Obama Announces Attorney General Eric Holder's Resignation
Holder has used the Justice Department's Civil Rights Division to aggressively enforce the 1965 Voting Rights Act, seeking out what the Obama administration perceives as attempts at congressional redistricting to under-represent minority communities or voter suppression. But the practice has been a lightning rod for Republicans who claim Holder uses the office as a political weapon to inflate Democratic impact in elections.
The enforcement has also extended to the administration's refusal to uphold the Defense of Marriage Act , enraging religious conservatives.

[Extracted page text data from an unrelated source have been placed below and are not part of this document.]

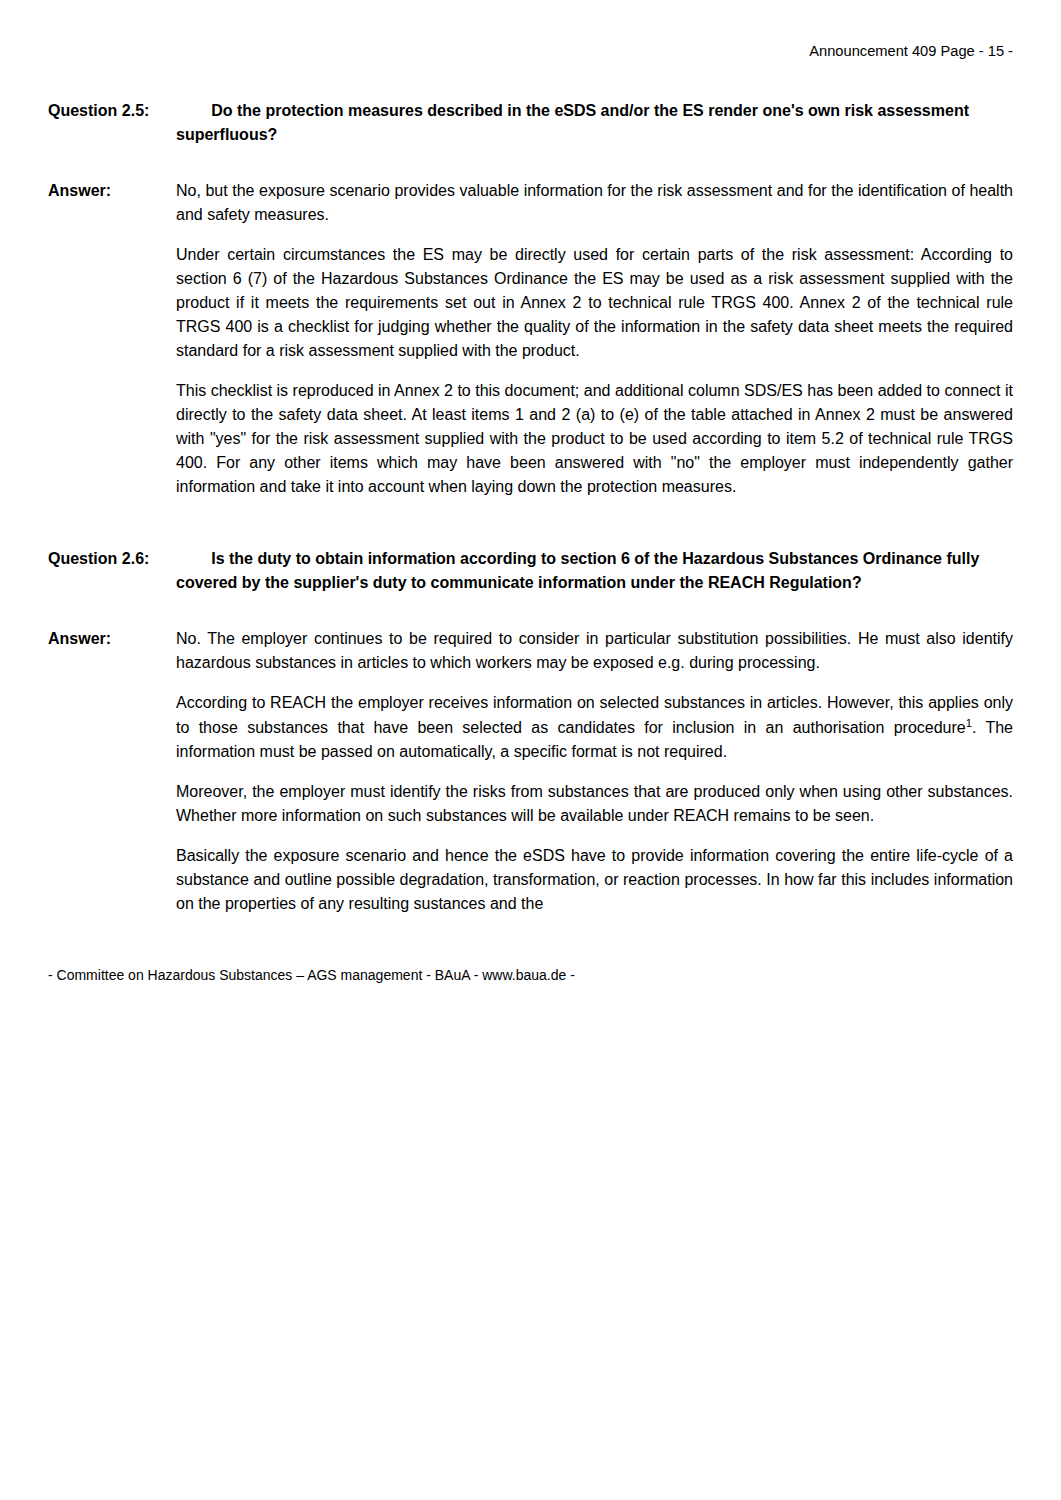Announcement 409 Page - 15 -
Question 2.5:
Do the protection measures described in the eSDS and/or the ES render one's own risk assessment superfluous?
Answer:
No, but the exposure scenario provides valuable information for the risk assessment and for the identification of health and safety measures.
Under certain circumstances the ES may be directly used for certain parts of the risk assessment: According to section 6 (7) of the Hazardous Substances Ordinance the ES may be used as a risk assessment supplied with the product if it meets the requirements set out in Annex 2 to technical rule TRGS 400. Annex 2 of the technical rule TRGS 400 is a checklist for judging whether the quality of the information in the safety data sheet meets the required standard for a risk assessment supplied with the product.
This checklist is reproduced in Annex 2 to this document; and additional column SDS/ES has been added to connect it directly to the safety data sheet. At least items 1 and 2 (a) to (e) of the table attached in Annex 2 must be answered with "yes" for the risk assessment supplied with the product to be used according to item 5.2 of technical rule TRGS 400. For any other items which may have been answered with "no" the employer must independently gather information and take it into account when laying down the protection measures.
Question 2.6:
Is the duty to obtain information according to section 6 of the Hazardous Substances Ordinance fully covered by the supplier's duty to communicate information under the REACH Regulation?
Answer:
No. The employer continues to be required to consider in particular substitution possibilities. He must also identify hazardous substances in articles to which workers may be exposed e.g. during processing.
According to REACH the employer receives information on selected substances in articles. However, this applies only to those substances that have been selected as candidates for inclusion in an authorisation procedure1. The information must be passed on automatically, a specific format is not required.
Moreover, the employer must identify the risks from substances that are produced only when using other substances. Whether more information on such substances will be available under REACH remains to be seen.
Basically the exposure scenario and hence the eSDS have to provide information covering the entire life-cycle of a substance and outline possible degradation, transformation, or reaction processes. In how far this includes information on the properties of any resulting sustances and the
- Committee on Hazardous Substances – AGS management - BAuA - www.baua.de -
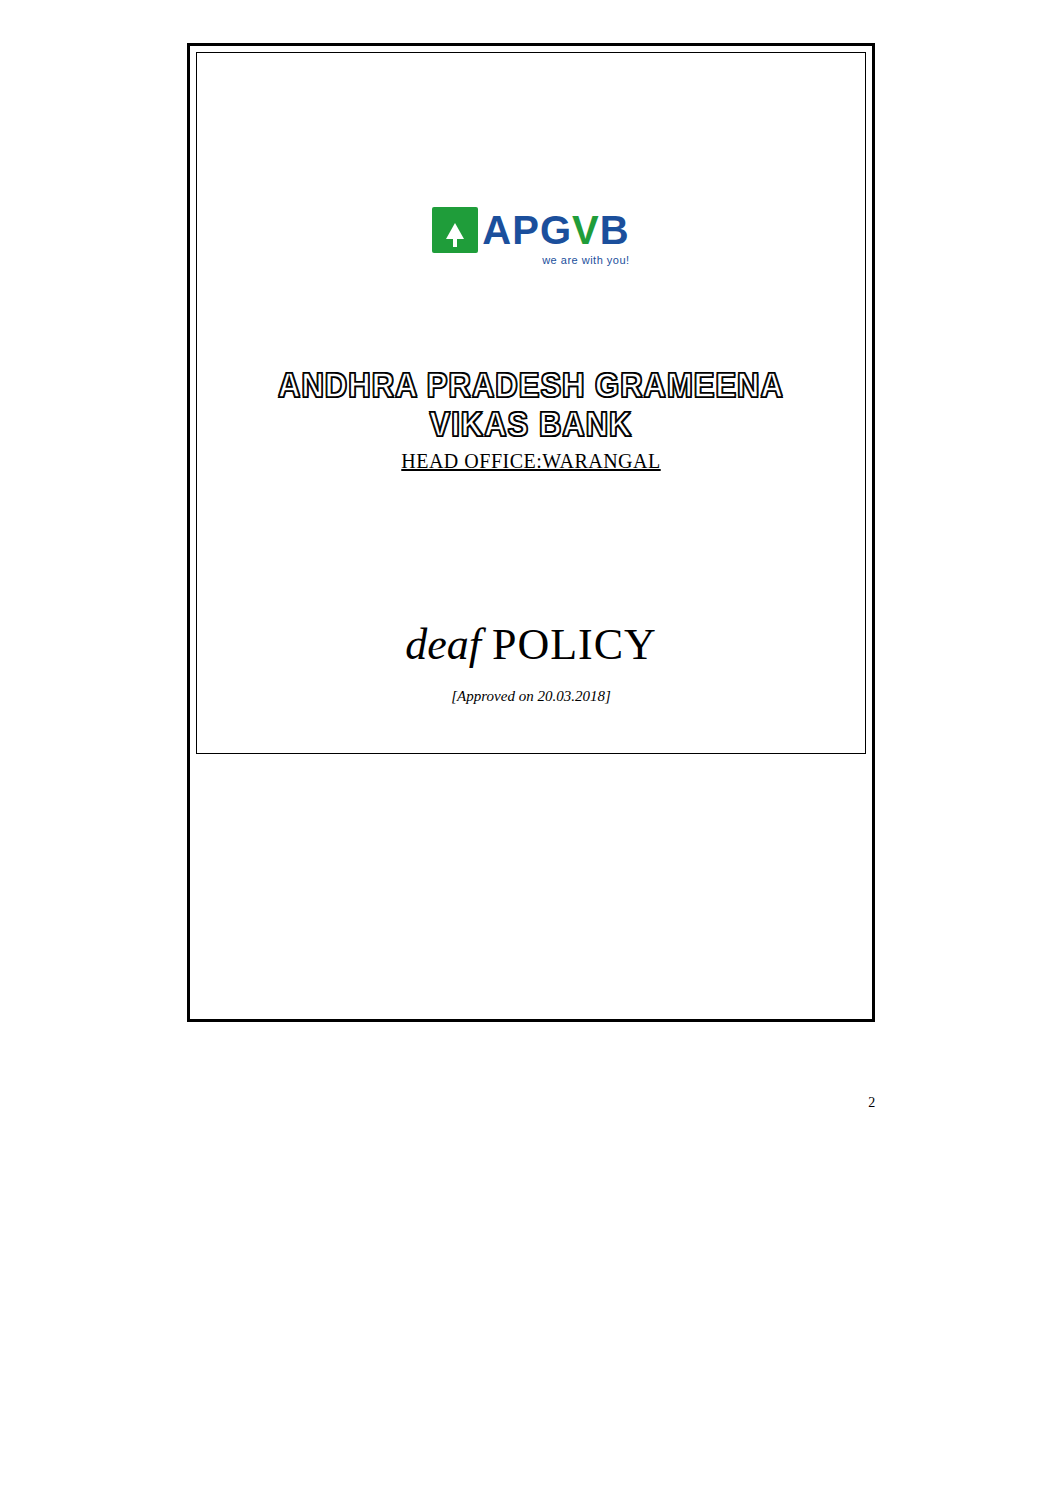APGVB
we are with you!
ANDHRA PRADESH GRAMEENA VIKAS BANK
HEAD OFFICE:WARANGAL
deaf POLICY
[Approved on 20.03.2018]
2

His fight has had ups and downs this month. On Wednesday, an Ohio appeals court upheld an extension to early voting after civil rights groups, backed by the Justice Department, claimed its removal would be a burden on low-income communities who needed the time to organize voters. But two weeks before that, a Wisconsin voter ID law assailed by liberal groups was upheld, and seen as a victory for Republican Gov. Scott Walker.
Holder will not leave office until a successor is confirmed by the Senate, but he has previously suggested he would continue to remain active in the civil rights community as a private individual.
His horizon would include changing the federal voting status for residents of the nation's capital.
"Six hundred thousand taxpayers who, like me, live in the District of Columbia and still have no voting representation in Congress. We pay our taxes, we die in the Army, we have a great representative and we do not have voting rights," he said today.
For the immediate future, the attorney general announced one new move coming out of the Justice Department. The "Smart on Juvenile Justice initiative" will partner with Georgia, Hawaii and Kentucky, and the Pew Charitable Trust to develop reforms and grants aimed at reducing habitual crime and racial disparity in the juvenile justice system.